Chapter 7. Index Optimization

From time to time, the Lucene index needs to be optimized. The process is essentially a defragmentation: until the optimization occurs, deleted documents are just marked as such, no physical deletion is applied, the optimization can also adjust the number of files in the Lucene Directory.

The optimization speeds up searches but in no way speeds up indexation (update). During an optimization, searches can be performed (but will most likely be slowed down), and all index updates will be stopped. Prefer optimizing:

7.1. Automatic optimization

Hibernate Search can optimize automatically an index after:

  • a certain amount of operations have been applied (insertion, deletion)

  • or a certain amout of transactions have been applied

The configuration can be global or defined at the index level:

hibernate.search.default.optimizer.operation_limit.max = 1000
hibernate.search.default.optimizer.transaction_limit.max = 100

hibernate.search.Animal.optimizer.transaction_limit.max = 50

An optimization will be triggered to the Animal index as soon as either:

  • the number of addition and deletion reaches 1000

  • the number of transactions reaches 50 (hibernate.search.Animal.optimizer.transaction_limit.max having priority over hibernate.search.default.optimizer.transaction_limit.max)
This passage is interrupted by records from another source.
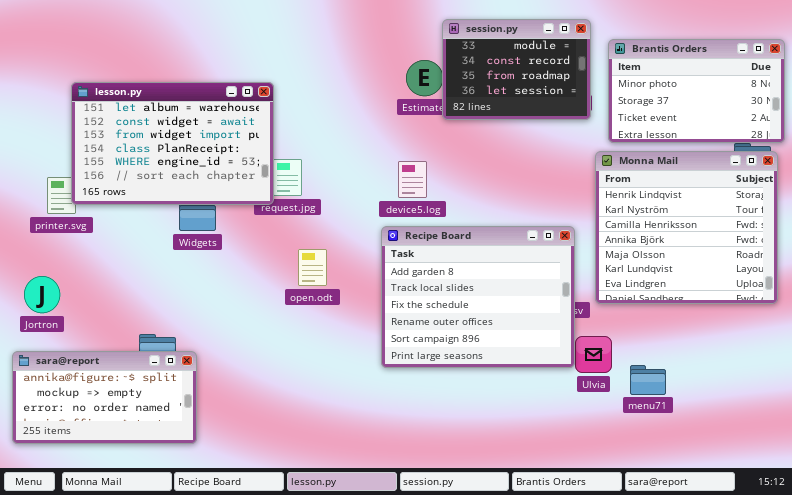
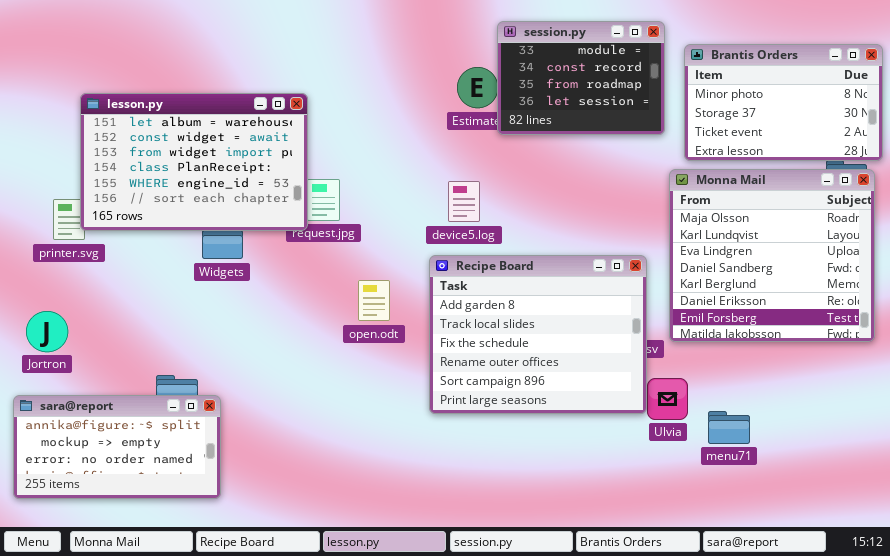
Monna Mail: [595,151,778,304] -> [669,169,875,342], scrolled down 4 rows
open.odt: [298,249,327,286] -> [358,280,390,321], moved

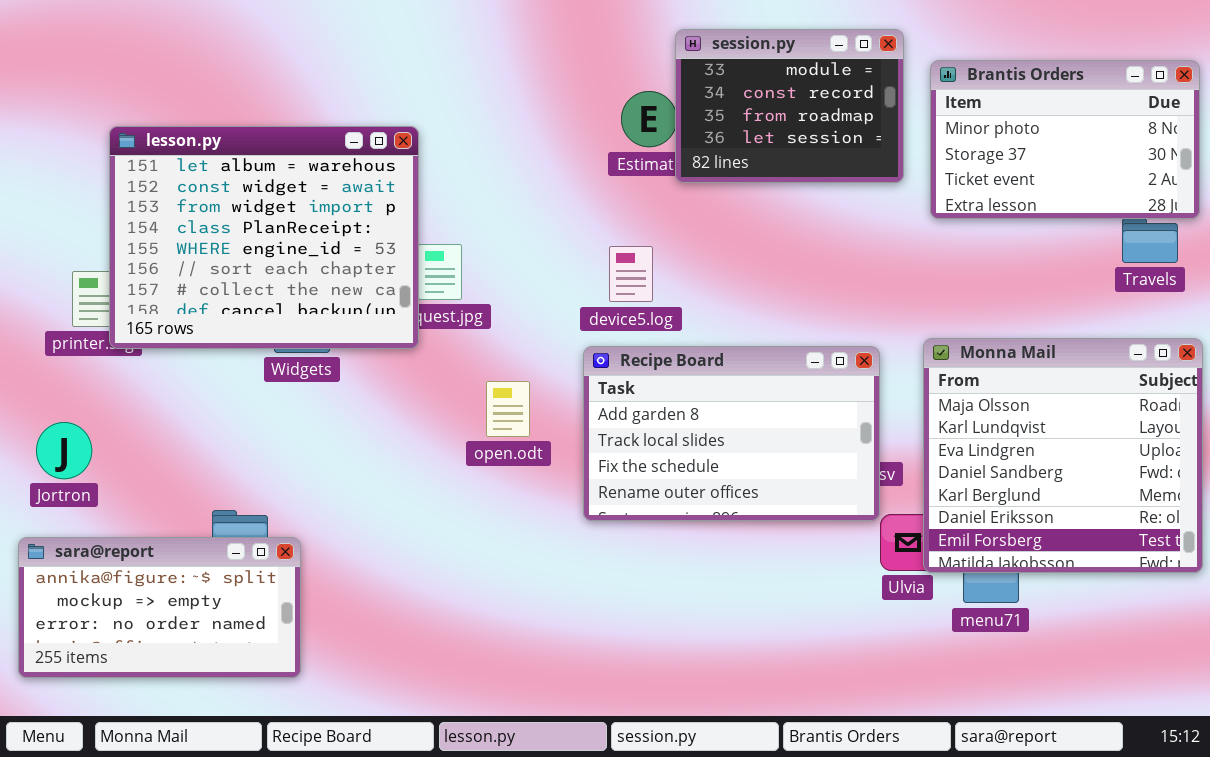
lesson.py: [80,93,308,231] -> [109,126,419,349], resized
Monna Mail: [669,169,875,342] -> [923,338,1203,573], moved
Recipe Board: [429,255,647,414] -> [583,346,880,521], resized

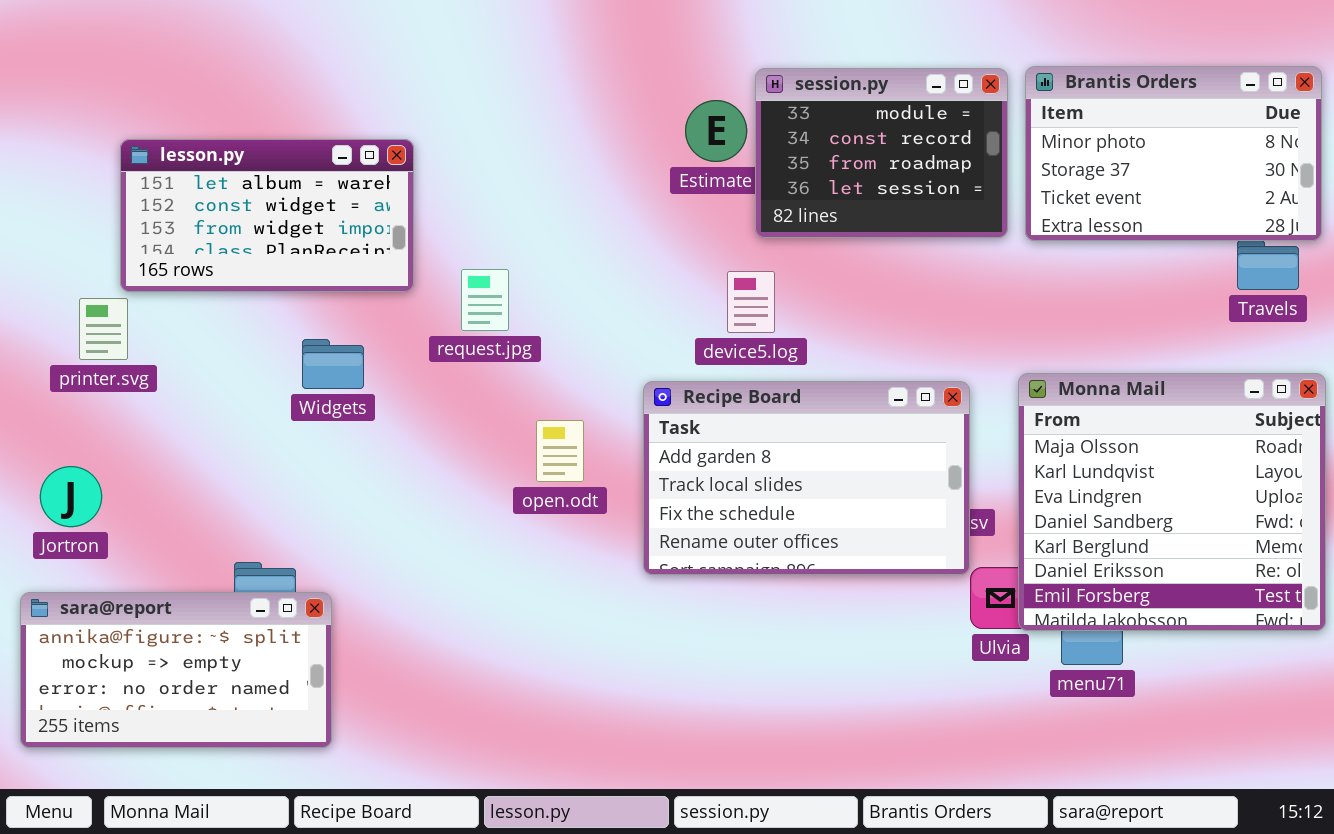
session.py: [675,29,904,183] -> [755,68,1008,238], moved
lesson.py: [109,126,419,349] -> [120,139,414,292], resized
device5.log: [609,246,653,302] -> [727,271,775,333], moved

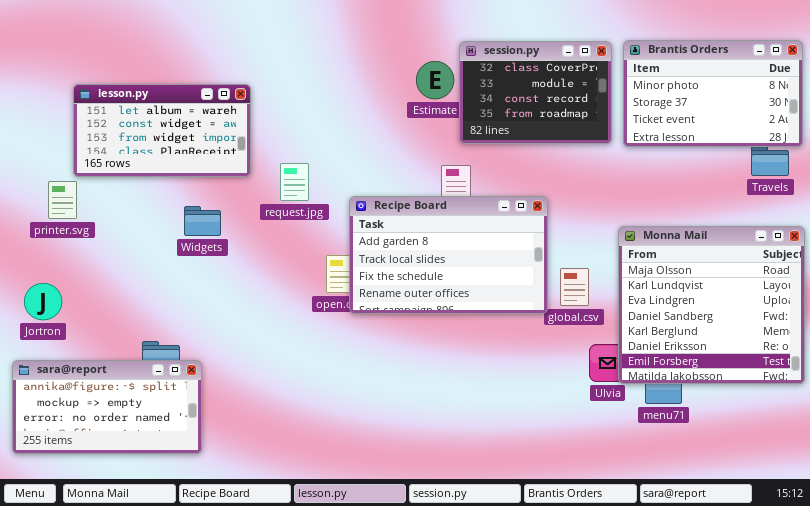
session.py: [755,68,1008,238] -> [459,41,612,144], scrolled up 1 row
Recipe Board: [643,381,970,575] -> [349,196,548,314], moved

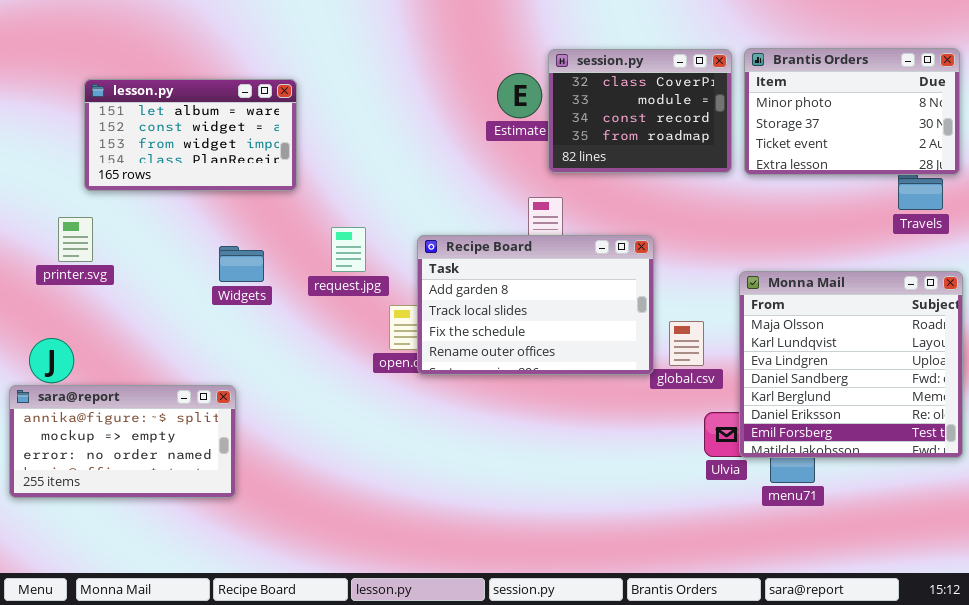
lesson.py: [73,84,251,177] -> [84,79,297,191], moved
request.jpg: [280,163,309,201] -> [331,227,366,272], moved
sara@report: [12,360,202,454] -> [9,385,236,498], moved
If none of these parameters are defined, not optimization is processed automatically.

7.2. Manual optimization

You can programmatically optimize (defragment) a Lucene index from Hibernate Search through the SearchFactory

searchFactory.optimize(Order.class);

searchFactory.optimize();

The first example reindex the Lucene index holding Orders, the second, optimize all indexes.

The SearchFactory can be accessed from a FullTextSession:

FullTextSession fullTextSession = Search.createFullTextSession(regularSession);
SearchFactory searchFactory = fullTextSession.getSearchFactory();

Note that searchFactory.optimize() has no effect on a JMS backend. You must apply the optimize operation on the Master node.

7.3. Adjusting optimization

Apache Lucene has a few parameters to influence how optimization is performed. Hibernate Search expose those parameters.

Further index optimisation parameters include hibernate.search.[default|<indexname>].merge_factor, hibernate.search.[default|<indexname>].max_merge_docs and hibernate.search.[default|<indexname>].max_buffered_docs - see Section 3.7, “Tuning Lucene indexing performance” for more details.